Exceptional writing saves faddish storyline in ‘Red Queen’

Four books into the new year and I’ve found a new author’s work to devour: Victoria Aveyard. The downside? She’s only published four books. Granted, she’s younger than I am, so I suppose it’s understandable that she hasn’t written more yet, but that doesn’t make it any easier to come to terms with the fact that I found an author whose voice I adore and I can’t even spend the foreseeable future reading through stacks and stacks of her books. I’ll have to wait to even finish the series I started.
Truthfully, I almost didn’t check out “Red Queen” when it was recommended to me at the library. A cursory glance at the cover and synopsis made it seem a bit too familiar, a not terribly original teen dystopia.

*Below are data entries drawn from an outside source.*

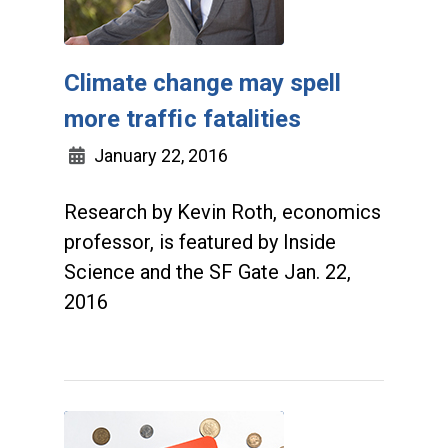
Climate change may spell
more traffic fatalities
January 22, 2016
Research by Kevin Roth, economics
professor, is featured by Inside
Science and the SF Gate Jan. 22,
2016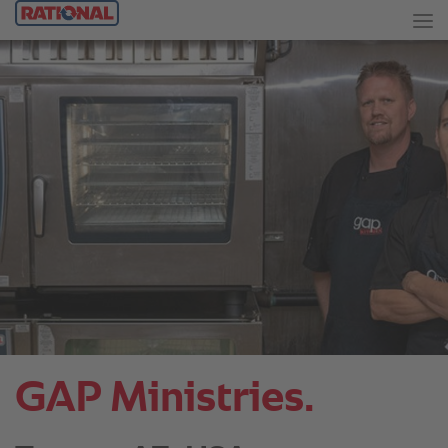
GAP Ministries.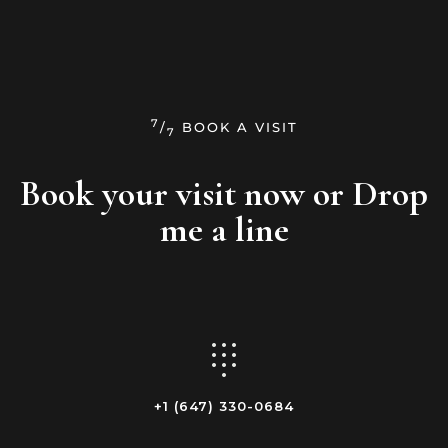
7
/
BOOK A VISIT
7
Book your visit now
or Drop
me a line
+1 (647) 330-0684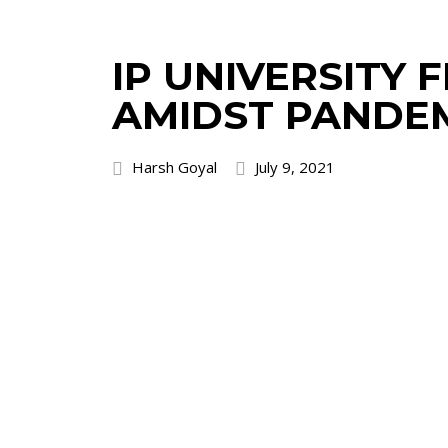
IP UNIVERSITY
AMIDST PANDE
Harsh Goyal
July 9, 2021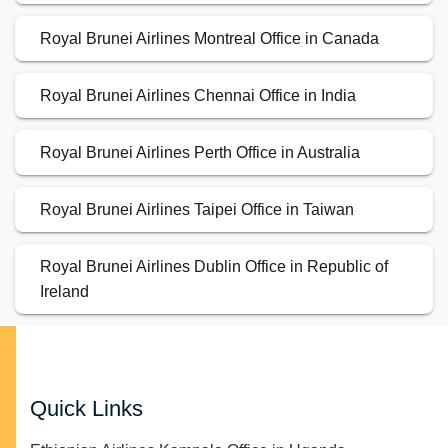
Royal Brunei Airlines Montreal Office in Canada
Royal Brunei Airlines Chennai Office in India
Royal Brunei Airlines Perth Office in Australia
Royal Brunei Airlines Taipei Office in Taiwan
Royal Brunei Airlines Dublin Office in Republic of
Ireland
Quick Links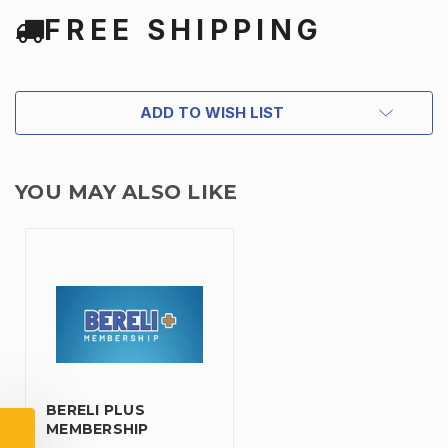
FREE SHIPPING
ADD TO WISH LIST
YOU MAY ALSO LIKE
TAKE
$10 OFF
YOUR FIRST ORDER OF
BERELI PLUS
$200 OR MORE
MEMBERSHIP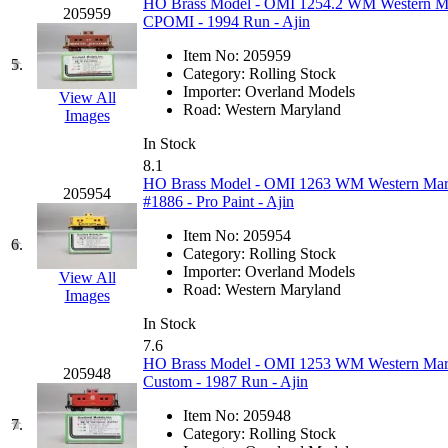
HO Brass Model - OMI 1254.2 WM Western Mar
205959
GEUM
(0)
CPOMI - 1994 Run - Ajin
Item No:
205959
GL
(0)
5.
Category:
Rolling Stock
Importer:
Overland Models
View All
GMI
(4)
Road:
Western Maryland
Images
In Stock
Goldrich
(7)
8.1
HO Brass Model - OMI 1263 WM Western Mary
205954
GOM
(17)
#1886 - Pro Paint - Ajin
Item No:
205954
GREEN ART
(0)
6.
Category:
Rolling Stock
Importer:
Overland Models
View All
GSM
(0)
Road:
Western Maryland
Images
In Stock
HALLKO
(0)
7.6
HO Brass Model - OMI 1253 WM Western Maryl
205948
Han In
(0)
Custom - 1987 Run - Ajin
Item No:
205948
Han Shin
(2)
7.
Category:
Rolling Stock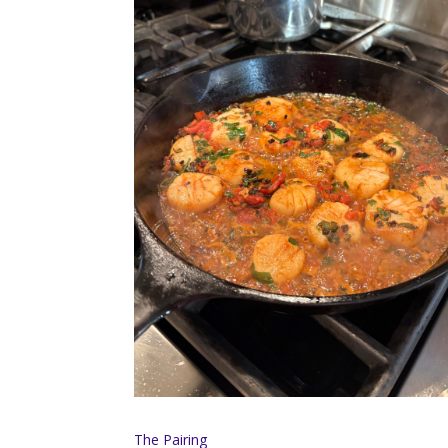
The Pairing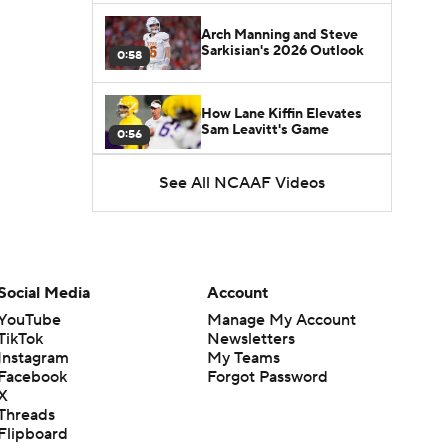
Arch Manning and Steve
Sarkisian's 2026 Outlook
0:58
How Lane Kiffin Elevates
Sam Leavitt's Game
0:56
See All NCAAF Videos
Darian Mensah's Impact on
Miami's Offense
1:09
Aidan Chiles Gets the Chip
Kelly Experience
Social Media
Account
1:01
YouTube
Manage My Account
TikTok
Newsletters
DJ Lagway's 2nd Act With
Instagram
My Teams
Baylor OC Jake Spavital
1:18
Facebook
Forgot Password
X
Threads
Heisman Trophy Odds:
Flipboard
Darian Mensah vs. Dante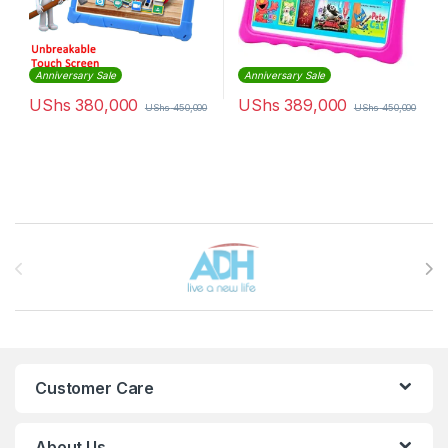
Anniversary Sale
Anniversary Sale
UShs
380,000
UShs
389,000
UShs
450,000
UShs
450,000
Brands Carousel
Customer Care
About Us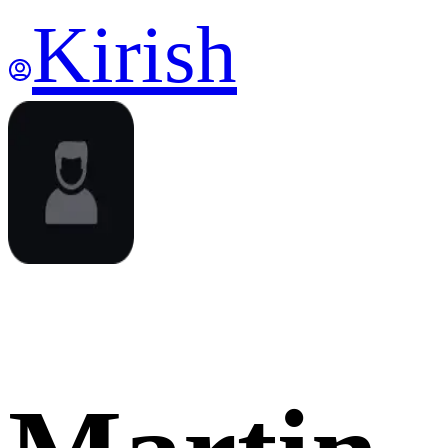
Kirish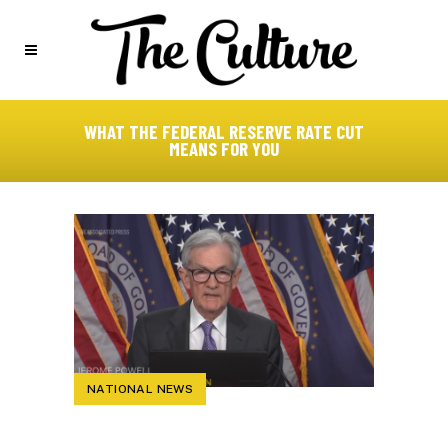
WHAT THE FEDERAL RESERVE RATE CUT
MEANS FOR YOU
NATIONAL NEWS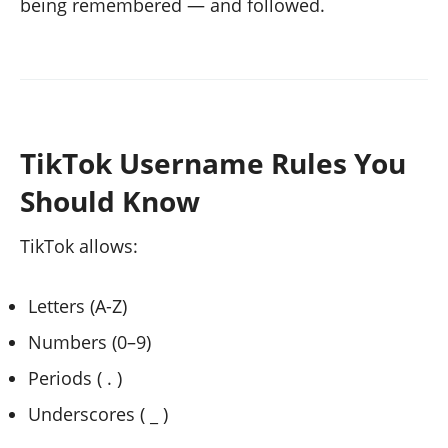
being remembered — and followed.
TikTok Username Rules You
Should Know
TikTok allows:
Letters (A-Z)
Numbers (0–9)
Periods ( . )
Underscores ( _ )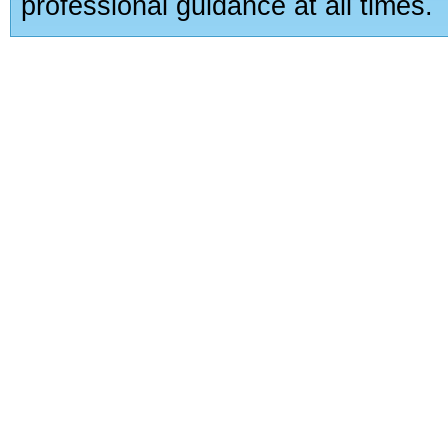
professional guidance at all times.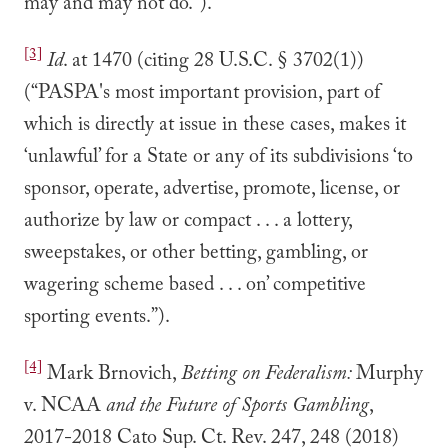
may and may not do.”).
[3]
Id
. at 1470 (citing 28 U.S.C. § 3702(1))
(“PASPA's most important provision, part of
which is directly at issue in these cases, makes it
‘unlawful’ for a State or any of its subdivisions ‘to
sponsor, operate, advertise, promote, license, or
authorize by law or compact . . . a lottery,
sweepstakes, or other betting, gambling, or
wagering scheme based . . . on’ competitive
sporting events.”).
[4]
Mark Brnovich,
Betting on Federalism:
Murphy
v. NCAA
and the Future of Sports Gambling
,
2017-2018 Cato Sup. Ct. Rev. 247, 248 (2018)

Think “The Hunger Games” and “Divergent.” The description of a future Earth populated by “Reds” and “Silvers” made me think of Scott Westerfeld’s “Uglies” and “Pretties.” As a fantasy series in which a common protagonist is thrust into the world of royalty, it reminded me of “The Lunar Chronicles” by Marissa Meyer.
But I actually liked all those books well enough, so I figured I’d give this series a shot, too. Let me tell you, I am so glad I did.
Aveyard is a wordsmith — the kind you don’t find often, especially in the young adult fiction section. The first thing that struck me was the verbs she used. A closing marketplace “deflates;” guilt “ripples” through someone; dehydration “stalks” a village. I was taken by her word choice.
Throughout the first few chapters, I was reading sentence by sentence, thinking about every great metaphor and beautifully crafted line. Before too long, however, my preconceptions betrayed me, and I found myself transfixed by the story itself. I took it in pages at a time, eager to see where it was going.
In the world of “Red Queen,” humanity has split in two. There are ordinary people with red blood, and there are those who have evolved to have silver blood. Silvers have abilities ranging from telekinesis to healing.